Dataset excerpts: Begin

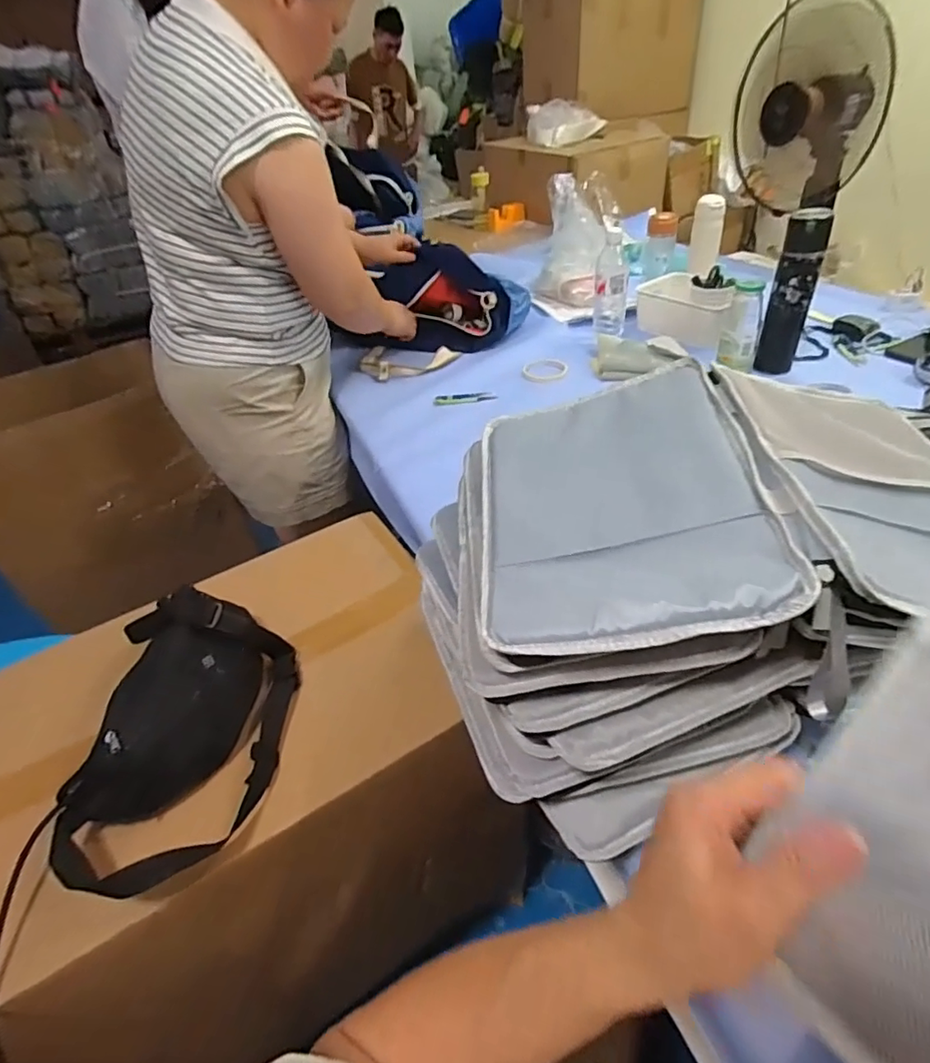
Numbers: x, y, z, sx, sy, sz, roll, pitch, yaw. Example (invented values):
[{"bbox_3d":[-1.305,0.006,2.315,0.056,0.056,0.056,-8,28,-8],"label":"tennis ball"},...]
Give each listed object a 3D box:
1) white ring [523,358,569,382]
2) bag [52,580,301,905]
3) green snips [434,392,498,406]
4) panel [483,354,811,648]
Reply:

Dataset excerpts: End
Dataset excerpts: Begin

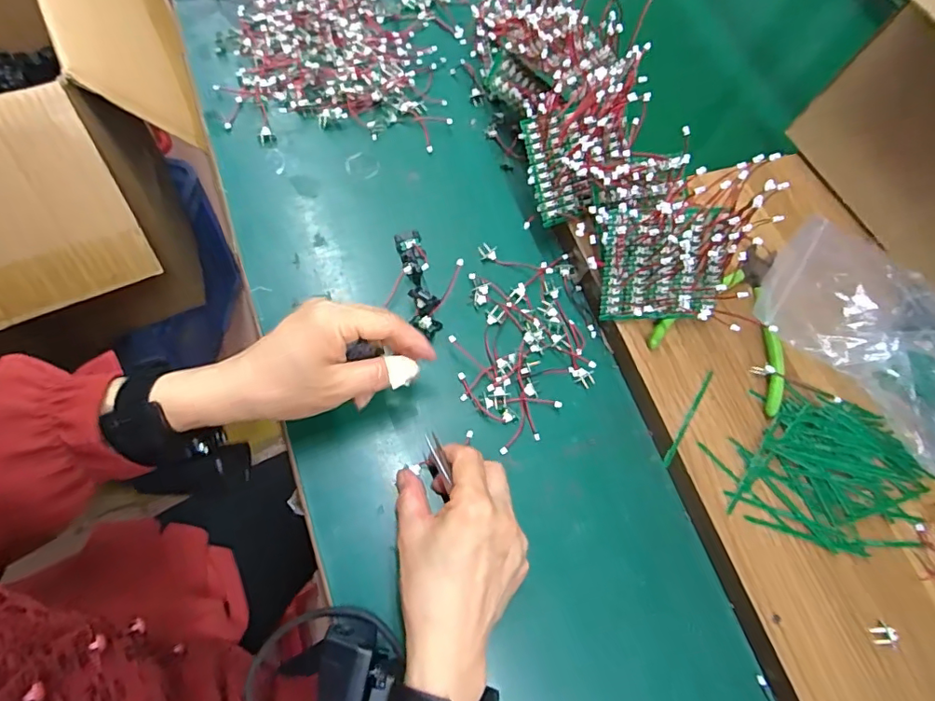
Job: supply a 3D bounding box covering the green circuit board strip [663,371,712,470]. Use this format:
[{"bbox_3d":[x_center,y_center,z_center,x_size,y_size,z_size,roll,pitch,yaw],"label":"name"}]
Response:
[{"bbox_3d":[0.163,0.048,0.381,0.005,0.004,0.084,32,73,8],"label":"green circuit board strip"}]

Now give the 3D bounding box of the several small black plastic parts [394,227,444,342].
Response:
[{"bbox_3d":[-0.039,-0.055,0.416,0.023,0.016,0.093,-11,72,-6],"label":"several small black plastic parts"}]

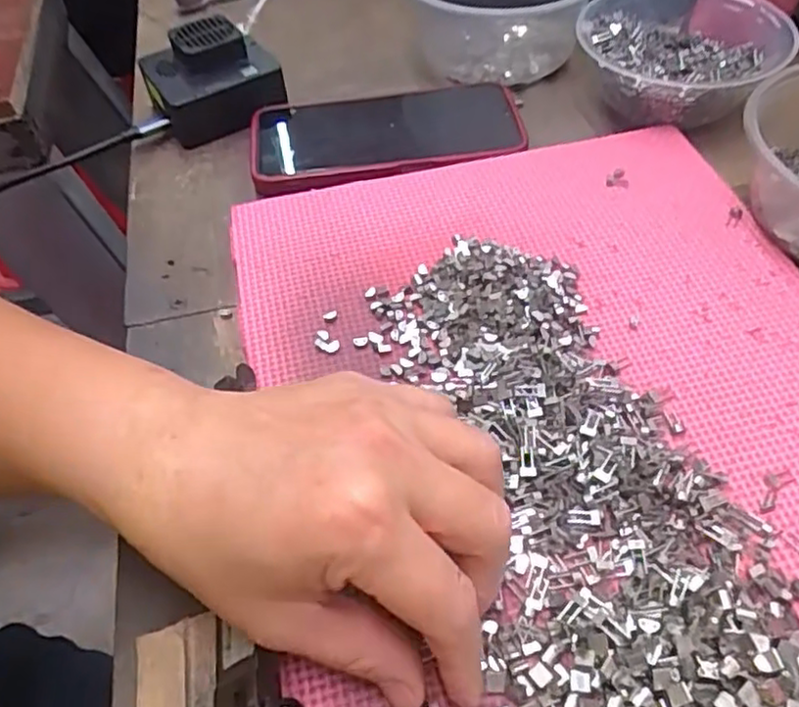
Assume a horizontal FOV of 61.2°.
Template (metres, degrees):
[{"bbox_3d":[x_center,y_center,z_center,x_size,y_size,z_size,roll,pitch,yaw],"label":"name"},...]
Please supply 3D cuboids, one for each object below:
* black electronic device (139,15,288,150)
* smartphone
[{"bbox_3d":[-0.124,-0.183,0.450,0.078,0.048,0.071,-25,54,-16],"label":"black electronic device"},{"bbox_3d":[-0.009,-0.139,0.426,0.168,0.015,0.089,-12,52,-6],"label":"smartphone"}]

Dataset excerpts: End
Dataset excerpts: Begin

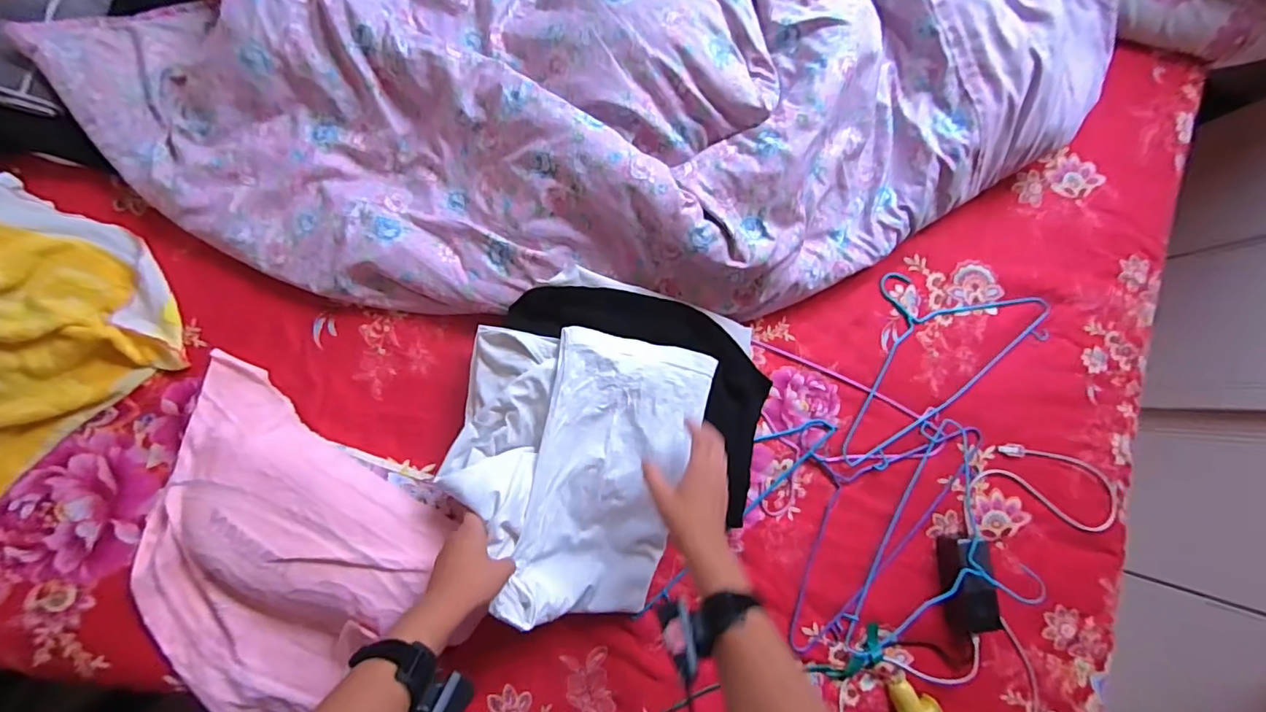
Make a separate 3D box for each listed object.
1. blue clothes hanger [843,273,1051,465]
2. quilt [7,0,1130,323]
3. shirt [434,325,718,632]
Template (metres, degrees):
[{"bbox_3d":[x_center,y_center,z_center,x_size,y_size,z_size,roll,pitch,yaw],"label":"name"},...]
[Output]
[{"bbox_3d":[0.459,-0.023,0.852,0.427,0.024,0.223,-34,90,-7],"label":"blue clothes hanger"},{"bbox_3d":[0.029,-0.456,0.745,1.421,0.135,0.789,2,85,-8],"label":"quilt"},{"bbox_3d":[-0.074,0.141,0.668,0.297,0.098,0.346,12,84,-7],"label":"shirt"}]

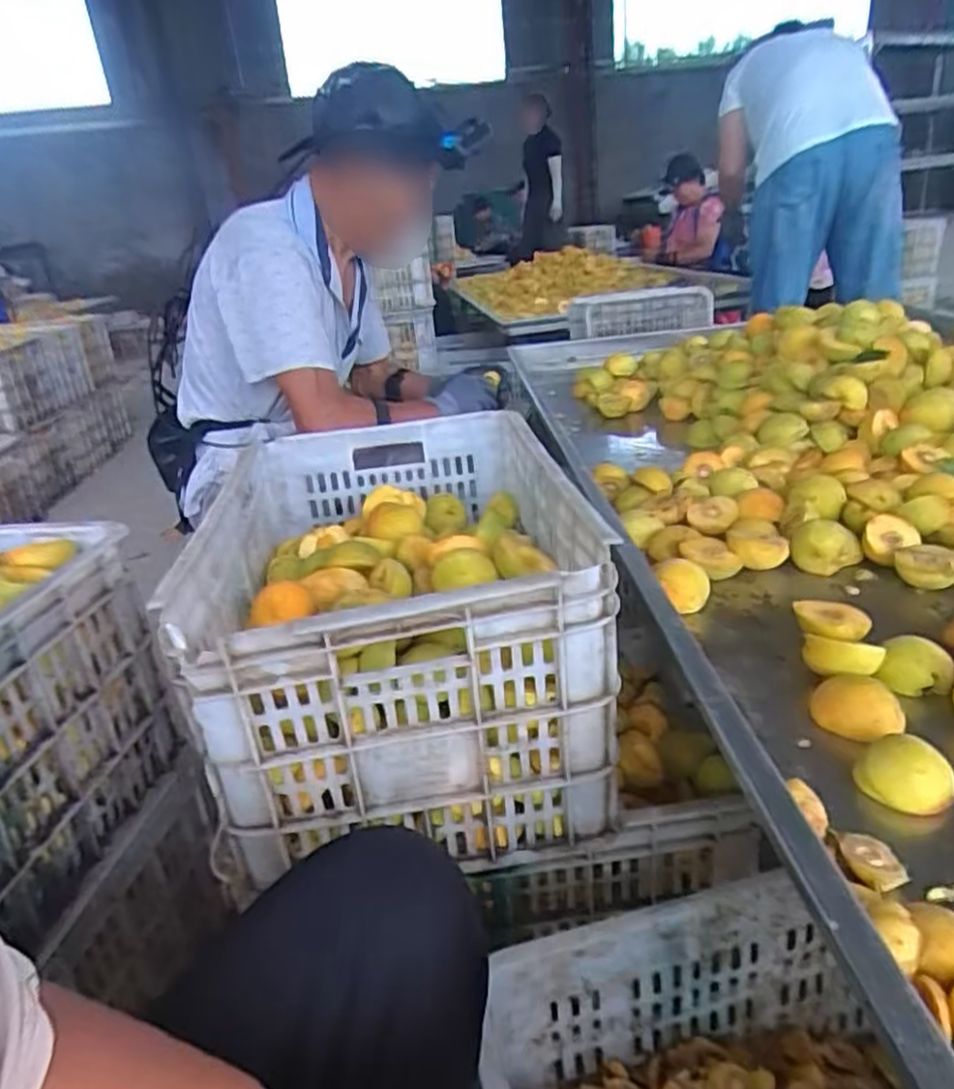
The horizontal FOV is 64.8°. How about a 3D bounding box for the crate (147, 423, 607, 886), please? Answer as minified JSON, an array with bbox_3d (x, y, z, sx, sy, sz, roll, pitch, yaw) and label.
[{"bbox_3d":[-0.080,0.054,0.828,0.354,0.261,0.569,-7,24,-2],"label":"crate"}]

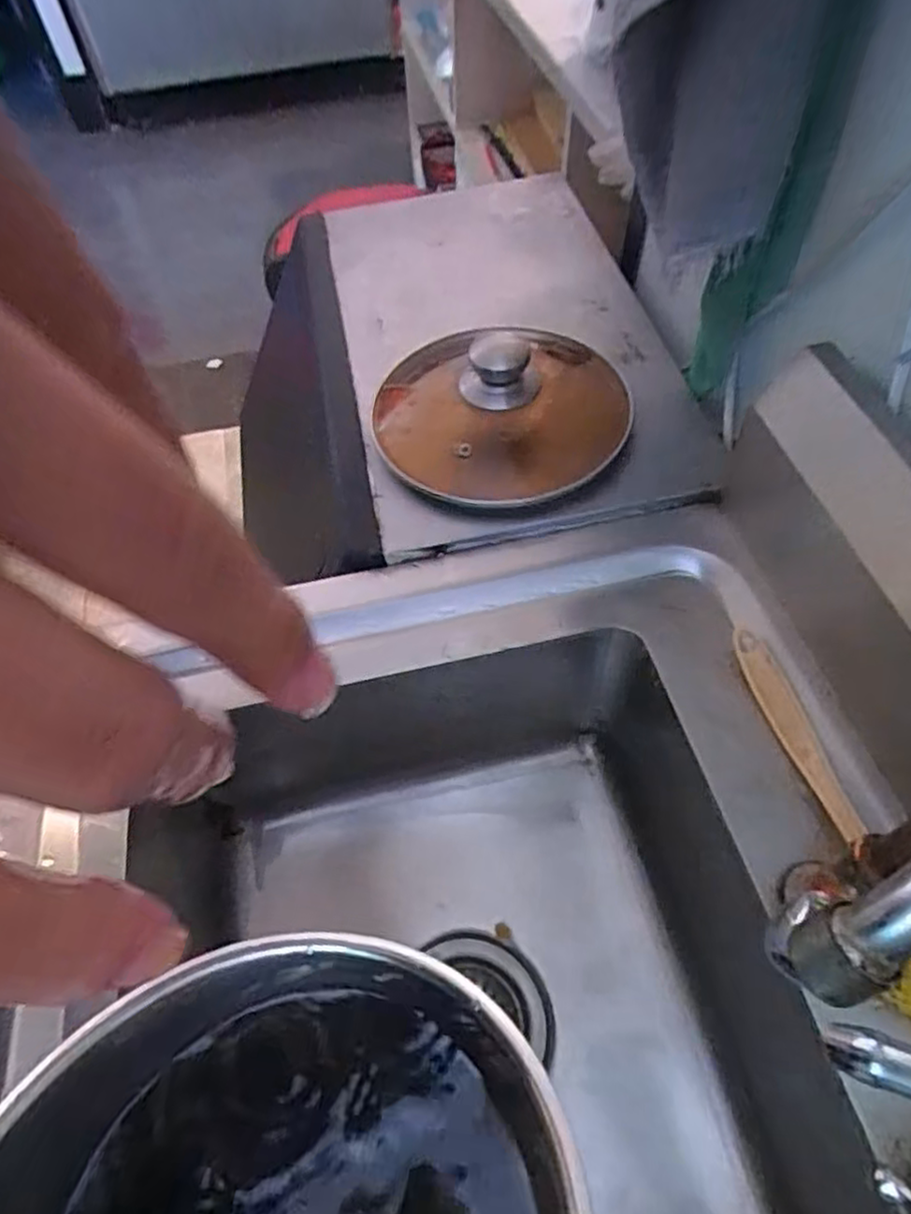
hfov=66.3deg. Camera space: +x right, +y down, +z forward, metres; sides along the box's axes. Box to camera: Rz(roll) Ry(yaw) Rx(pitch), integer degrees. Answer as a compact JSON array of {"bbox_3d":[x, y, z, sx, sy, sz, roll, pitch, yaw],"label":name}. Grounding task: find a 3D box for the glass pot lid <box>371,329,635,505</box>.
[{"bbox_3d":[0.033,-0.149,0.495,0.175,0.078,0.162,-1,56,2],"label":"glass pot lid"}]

Dataset excerpts: End

Working through the entries above, copy every line in which "listed" is found.

**Answer to the exercise**
Give each listed object a 3D box:
Make a separate 3D box for each listed object.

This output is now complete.